When I do triathlons, the hardest part isn’t the distance. It’s the open-water swimming.
In the pool, progress is easy to measure. Every 25 yards I hit a wall, turn around, and I know exactly how far I’ve gone. I can watch the bottom of the pool going by. I can count laps, check my pace, and see my progress in real time.
But in open water, there are no walls. No clear markers. Often, in water visibility is just a foot or two, so I can’t even see the bottom. It’s just a long stretch of water that never seems to end.

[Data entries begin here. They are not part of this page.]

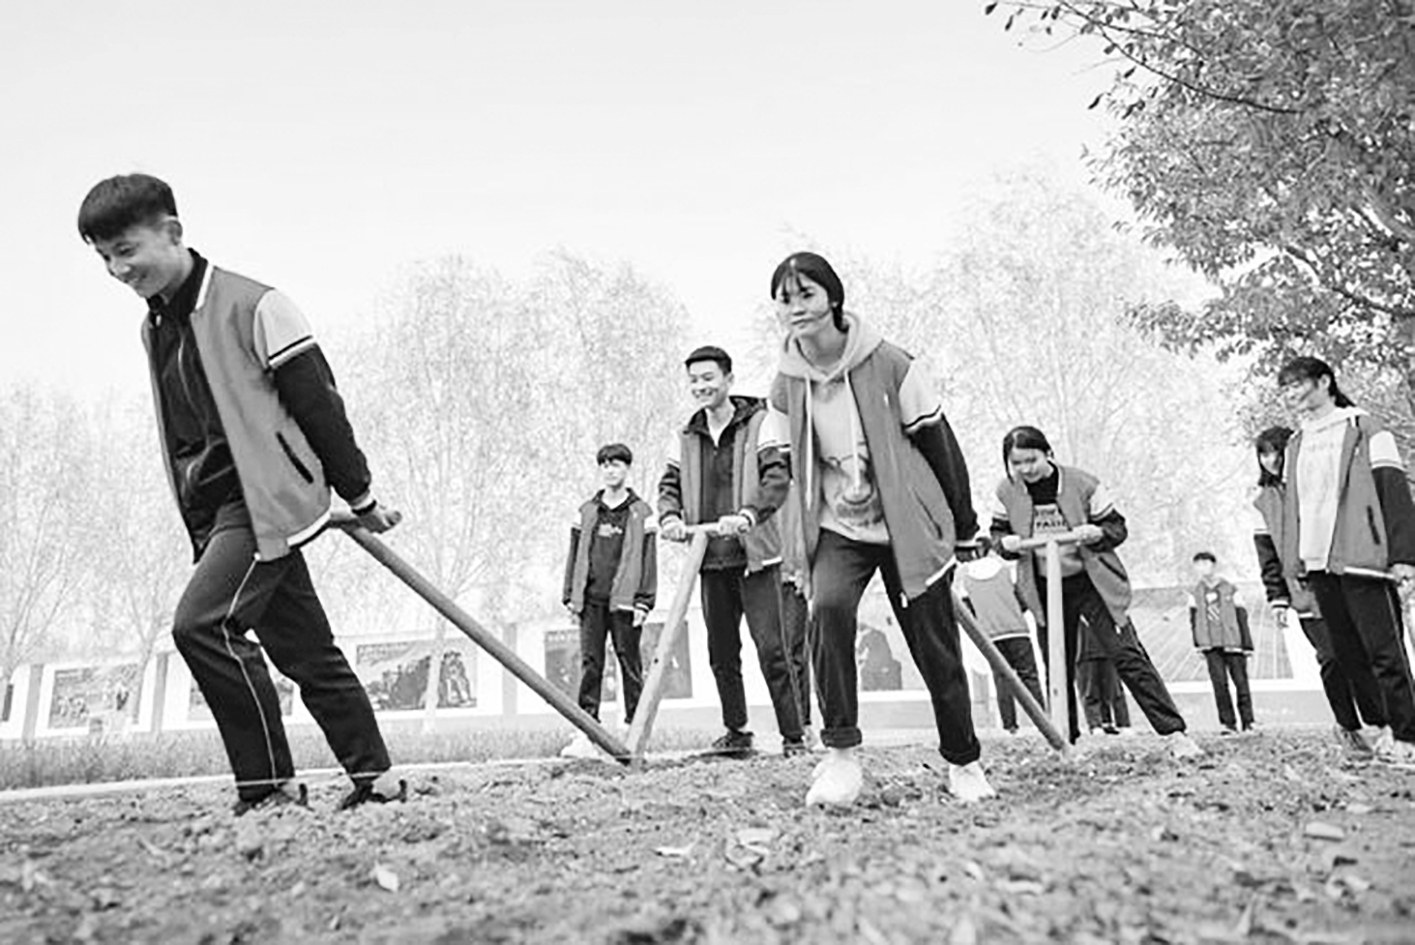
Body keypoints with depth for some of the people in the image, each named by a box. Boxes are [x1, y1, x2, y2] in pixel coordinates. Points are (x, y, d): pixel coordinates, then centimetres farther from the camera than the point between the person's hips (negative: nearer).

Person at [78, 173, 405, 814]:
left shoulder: (251, 304, -9)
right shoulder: (153, 329, 15)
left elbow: (316, 401, -8)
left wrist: (360, 496, -6)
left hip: (269, 498, -8)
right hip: (219, 510, 8)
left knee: (200, 623, -18)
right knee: (306, 651, 8)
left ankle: (269, 784, -6)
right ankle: (375, 778, 16)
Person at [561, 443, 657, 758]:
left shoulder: (641, 513, 5)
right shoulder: (586, 511, 14)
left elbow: (648, 559, 2)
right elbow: (575, 554, 15)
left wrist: (643, 602, -5)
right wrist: (570, 595, 8)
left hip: (624, 601, -3)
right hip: (591, 600, 3)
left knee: (630, 664, 2)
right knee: (590, 664, 0)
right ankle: (587, 734, 1)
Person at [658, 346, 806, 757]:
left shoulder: (760, 423, -3)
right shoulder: (685, 438, 13)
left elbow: (778, 476, -13)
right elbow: (670, 484, 12)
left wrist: (747, 514, -29)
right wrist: (670, 516, -11)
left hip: (756, 556, -5)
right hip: (711, 559, 5)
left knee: (771, 649, -5)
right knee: (721, 653, 11)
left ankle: (794, 735, 7)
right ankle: (736, 732, 25)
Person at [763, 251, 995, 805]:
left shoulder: (888, 364, -11)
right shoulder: (786, 384, -2)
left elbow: (937, 439, -3)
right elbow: (780, 467, 6)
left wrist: (962, 518, 2)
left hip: (908, 525, -1)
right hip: (837, 530, 2)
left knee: (936, 649, 3)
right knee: (827, 609, -27)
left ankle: (963, 763, 27)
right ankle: (841, 753, -14)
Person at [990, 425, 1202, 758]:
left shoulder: (1083, 483, -10)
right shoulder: (1006, 493, -3)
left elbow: (1117, 526, -1)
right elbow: (997, 532, 12)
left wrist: (1097, 533, -22)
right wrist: (1007, 542, -11)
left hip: (1092, 584, -3)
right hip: (1045, 591, 3)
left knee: (1128, 656, -9)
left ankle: (1174, 733, -6)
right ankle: (1065, 741, 23)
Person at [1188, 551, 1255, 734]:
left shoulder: (1230, 589, 0)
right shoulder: (1195, 593, 8)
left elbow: (1242, 617, 2)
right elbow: (1193, 619, 14)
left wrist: (1247, 645, 1)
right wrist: (1198, 644, 9)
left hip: (1233, 642, -1)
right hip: (1211, 645, 2)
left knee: (1241, 681, 2)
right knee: (1219, 683, -3)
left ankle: (1247, 721, 14)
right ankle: (1228, 723, 3)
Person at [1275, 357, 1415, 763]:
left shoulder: (1364, 429, 1)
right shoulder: (1295, 444, 18)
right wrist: (1293, 563, 12)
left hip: (1361, 558, -6)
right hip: (1318, 563, 6)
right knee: (1348, 653, 8)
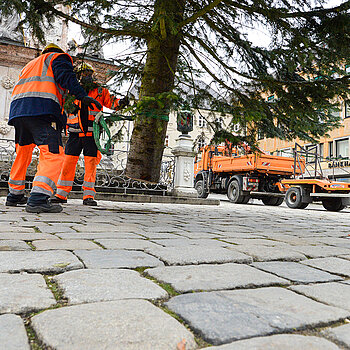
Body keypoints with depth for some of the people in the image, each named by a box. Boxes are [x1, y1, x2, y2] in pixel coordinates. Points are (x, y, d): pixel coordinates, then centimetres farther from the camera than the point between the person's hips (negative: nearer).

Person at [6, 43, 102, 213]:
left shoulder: (30, 65, 39)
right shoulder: (58, 57, 19)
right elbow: (65, 76, -3)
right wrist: (83, 96, -12)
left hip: (17, 108, 8)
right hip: (43, 108, -8)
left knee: (22, 154, 20)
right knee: (53, 154, -16)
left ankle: (15, 195, 29)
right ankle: (38, 199, -32)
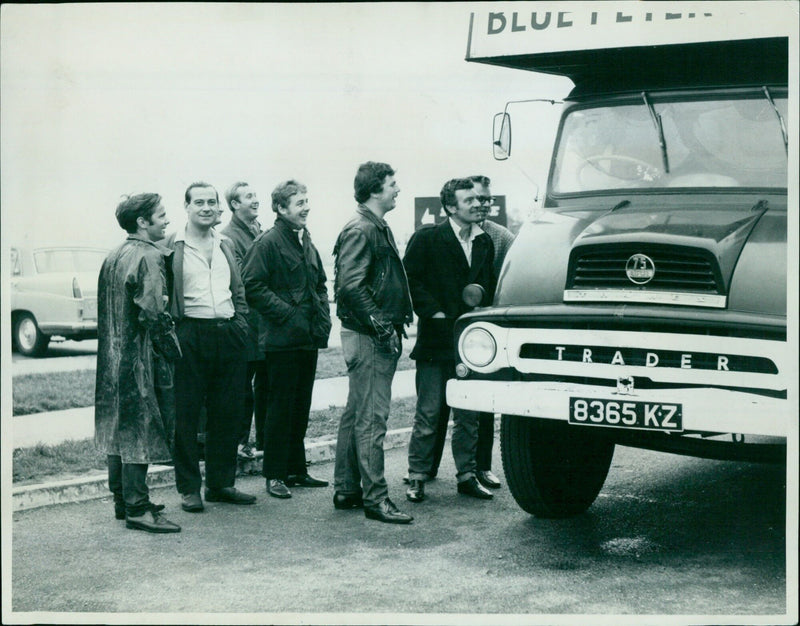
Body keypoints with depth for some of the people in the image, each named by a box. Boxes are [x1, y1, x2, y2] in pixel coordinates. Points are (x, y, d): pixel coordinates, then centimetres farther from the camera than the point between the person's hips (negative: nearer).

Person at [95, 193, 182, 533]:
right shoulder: (149, 256, -15)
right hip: (141, 358, -9)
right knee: (140, 431, -6)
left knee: (118, 429, 14)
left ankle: (123, 501, 23)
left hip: (114, 357, 9)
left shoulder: (113, 257, 13)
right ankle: (137, 508, -4)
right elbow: (152, 313, -21)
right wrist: (171, 349, -12)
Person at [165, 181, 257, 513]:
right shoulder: (172, 246, -2)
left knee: (227, 412, 9)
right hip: (190, 334, -5)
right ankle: (189, 488, 8)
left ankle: (221, 483, 19)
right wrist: (170, 330, -11)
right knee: (186, 414, 0)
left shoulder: (226, 246, 16)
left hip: (228, 334, 5)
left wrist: (241, 324, 10)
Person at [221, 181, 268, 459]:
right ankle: (240, 441, 7)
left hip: (268, 321, 7)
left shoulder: (261, 233, 18)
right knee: (243, 385, -1)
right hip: (247, 322, -7)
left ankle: (264, 438, 20)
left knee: (265, 382, 12)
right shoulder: (229, 236, -7)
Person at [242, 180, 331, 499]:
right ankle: (274, 475, 5)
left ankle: (296, 470, 22)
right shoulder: (267, 243, -9)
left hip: (309, 339, 8)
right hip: (284, 339, -8)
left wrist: (322, 316, 10)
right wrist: (289, 314, -18)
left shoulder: (306, 243, 17)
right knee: (280, 409, -2)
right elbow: (254, 288, -16)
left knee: (300, 408, 13)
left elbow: (320, 283, 26)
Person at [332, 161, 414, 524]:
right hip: (368, 339, -10)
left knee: (355, 415, 14)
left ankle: (346, 491, 22)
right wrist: (381, 327, -20)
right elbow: (351, 286, -23)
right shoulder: (359, 231, -14)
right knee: (371, 419, -7)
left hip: (377, 336, 10)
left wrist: (393, 324, 14)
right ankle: (375, 498, -3)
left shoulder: (379, 229, 18)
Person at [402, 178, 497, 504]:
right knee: (428, 414, 0)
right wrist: (433, 312, -12)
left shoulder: (485, 242, 12)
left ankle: (467, 475, 18)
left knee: (468, 415, 9)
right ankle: (417, 477, 10)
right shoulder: (427, 239, -5)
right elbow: (409, 279, -7)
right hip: (436, 339, -5)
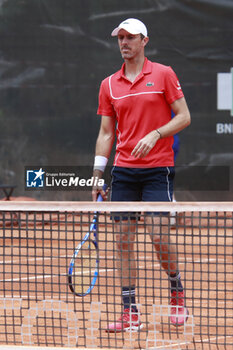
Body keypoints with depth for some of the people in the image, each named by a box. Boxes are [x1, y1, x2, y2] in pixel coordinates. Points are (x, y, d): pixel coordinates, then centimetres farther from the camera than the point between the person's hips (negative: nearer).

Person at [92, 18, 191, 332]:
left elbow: (184, 117, -2)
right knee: (123, 240, 0)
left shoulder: (163, 74, 0)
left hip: (157, 169, -4)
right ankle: (130, 314, 4)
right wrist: (97, 175, 7)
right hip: (123, 171, 4)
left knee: (159, 236, -11)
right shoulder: (108, 85, 10)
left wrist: (155, 135, -17)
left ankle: (177, 290, 17)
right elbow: (106, 132, 13)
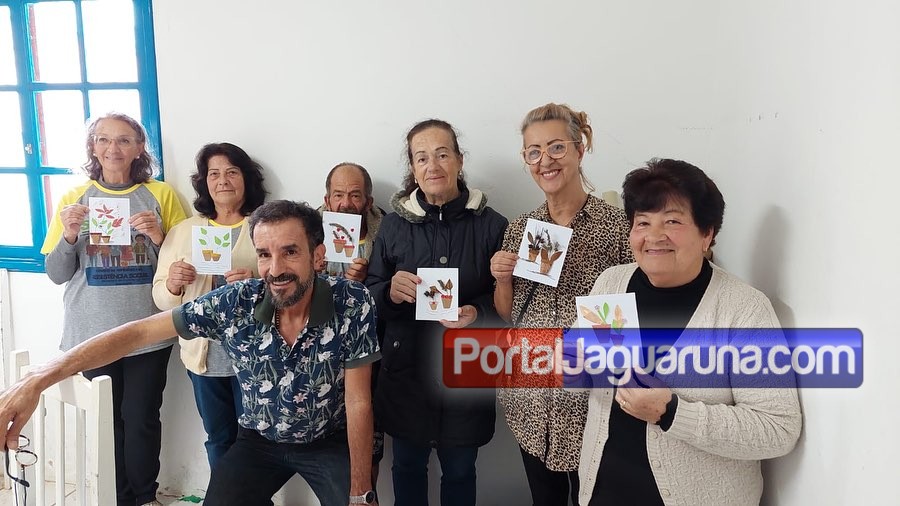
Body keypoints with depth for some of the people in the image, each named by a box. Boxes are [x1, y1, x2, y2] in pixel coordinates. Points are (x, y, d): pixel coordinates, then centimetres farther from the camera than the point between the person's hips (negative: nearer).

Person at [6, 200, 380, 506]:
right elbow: (139, 332, -16)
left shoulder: (354, 304, -23)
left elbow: (358, 403, -17)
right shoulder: (235, 303, -19)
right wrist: (37, 380, -26)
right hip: (260, 439, 2)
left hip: (330, 441, -1)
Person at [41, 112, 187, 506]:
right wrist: (69, 236, -12)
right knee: (107, 418, 11)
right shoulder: (75, 198, 5)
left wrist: (158, 238, -16)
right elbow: (56, 274, 5)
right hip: (93, 332, 1)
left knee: (141, 419, 6)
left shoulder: (161, 195, 0)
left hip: (148, 331, -1)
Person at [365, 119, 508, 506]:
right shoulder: (394, 224, 1)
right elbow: (370, 295, 4)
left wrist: (478, 312, -19)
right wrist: (391, 291, -18)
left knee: (459, 471, 17)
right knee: (408, 466, 19)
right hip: (406, 371, 1)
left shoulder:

I pick a tree at the far end of the lake as my destination, but 400 yards in, it looks just as far away as when I started. I can swim for minutes and feel like I haven’t moved an inch. It’s disorienting and discouraging. I start wondering if I’m making any progress at all… or if the current’s pushing me backward.
That’s what building a company can feel like.
When you’re swimming in the open water of a startup, there are no walls every 25 yards to tell you you’re getting somewhere. Visibility is often poor, and the context is cloudy. You might be building toward an MVP, a cash-flow milestone, or a fundraising round, but those markers are months away. The distance between today and that finish line can feel infinite.
So what do you do? You move the goalposts.
One of our co-founders, Charles Jolley, says this is critical in startups. You have to create closer, (sometimes) artificial goalposts, so you can measure real progress along the way.
When I’m swimming, that might mean counting ten strokes before looking up again. The tree on the horizon won’t look closer after those ten strokes, but I know I’ve done my part. Then, I do ten more.
In a startup, it’s the same.
If your goal is to close a fundraising round, define what success looks like this week.
Maybe it’s sending 20 investor emails.
Maybe it’s getting two intro meetings.
Maybe it’s following up with everyone from last week’s calls.
Those are your strokes.
That’s how you move forward in an environment where progress is hard to see.
Because if your only goal is “get investment,” every day that doesn’t end with a wire transfer feels like failure, even if you did the work that actually gets you there. And that’s how founders burn out: by confusing lack of visible results with lack of progress.
In open water, if you keep looking up too often, you lose your rhythm and waste energy. In startups, if you only focus on the distant horizon, you lose motivation and start doubting yourself.
So create your own markers. Count your strokes. Move the goalposts.
That’s how you keep going long enough to reach the other side.